Tales of Ronnie’s strength, skill, and sheer guts on the gridiron are well-known. (Not many players would sacrifice part of an injured pinky finger to get back in the game.) But it would be underestimating him to say football was the most important work of Ronnie’s life. These days, he has bigger dreams, among them All Stars Helping Kids, a foundation he and Karen formed in 1989. By teaming professional athletes with businesses and individual philanthropists, the foundation seeks to provide a safe, healthy, and rigorous learning environment for disadvantaged kids from low-income communities.
When you support UCSF, you start out thinking it’s about giving. Then you realize how much you get. Helping others has touched us, heart and soul.
A passion for child welfare is what brought the Lotts to UCSF with their foundation’s first major project. “Many kids are at UCSF Benioff Children’s Hospital for a long time, and can feel quite isolated,” Ronnie says. “There’s no greater opportunity to spur healing than by sharing what you know with others, so we wanted to build a technology room where patients and parents could connect with the outside world.”

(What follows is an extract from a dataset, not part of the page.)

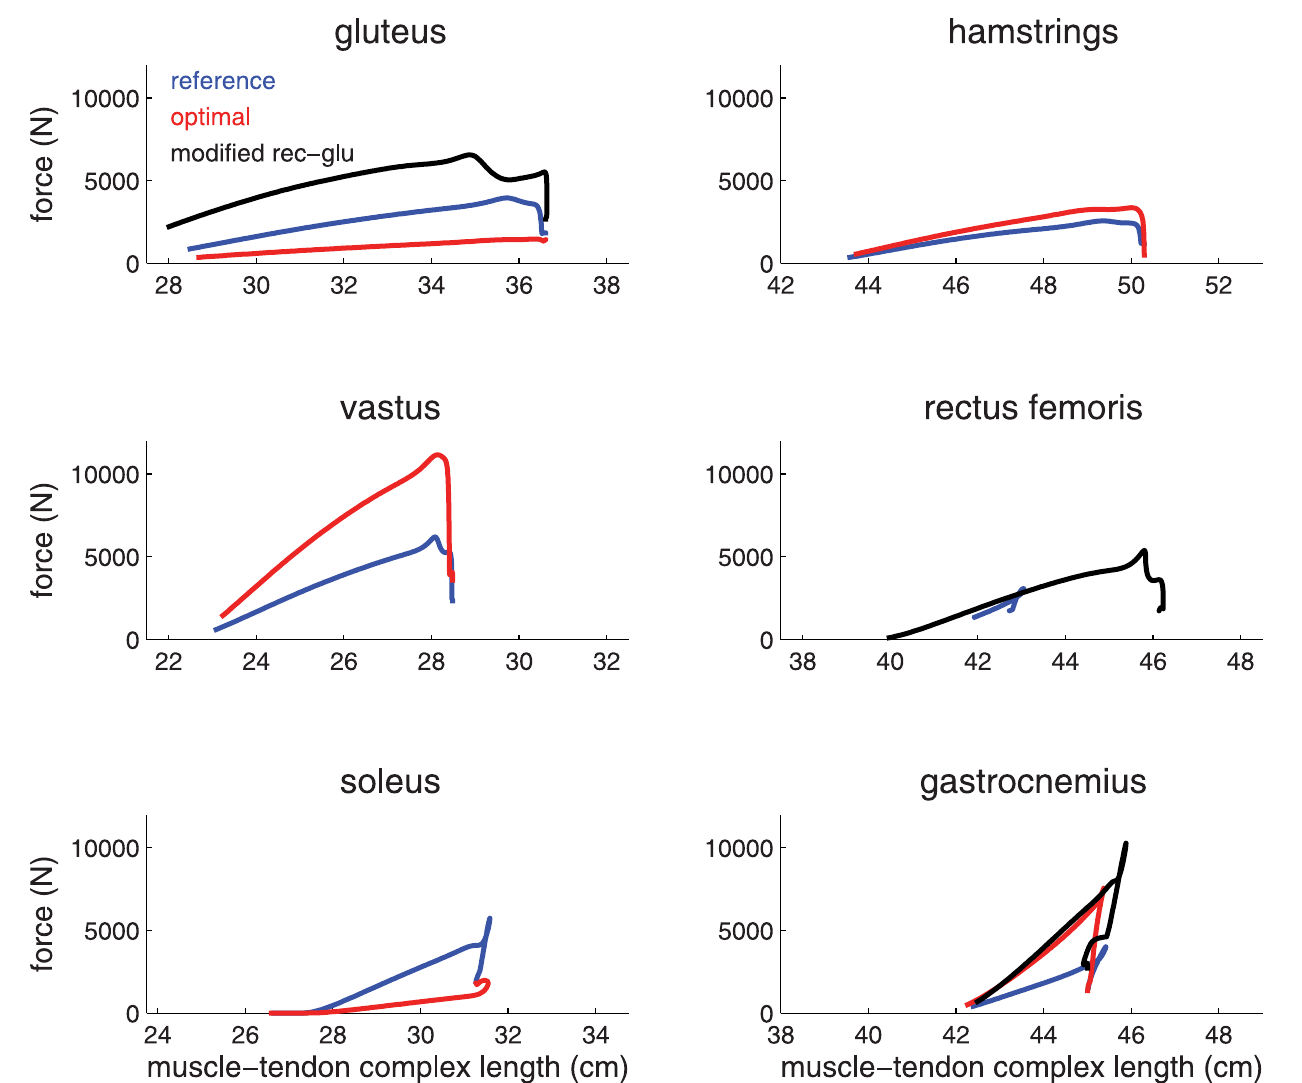
Fig 6. Muscle work for muscles of the reference, optimal, and modified model. The force as a function of muscle-tendon complex length is plotted for each of the six muscles in the reference (solid), optimal (dash-dot), and modified (dotted)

For the Lotts, the ultimate thank-you came when they witnessed a young cancer patient laughing out loud while exchanging instant messages, by computer, with another cancer patient in Hawaii. "They were joking about how their fingernails were growing like crazy while their hair was falling out,” Ronnie says. Thinking of little things that mean so much, Ronnie and Karen come back to the kids whose courage has shaken their souls. Those kids show us that larger-than-life football heroes can have tender hearts, and that the biggest champions often come in small packages.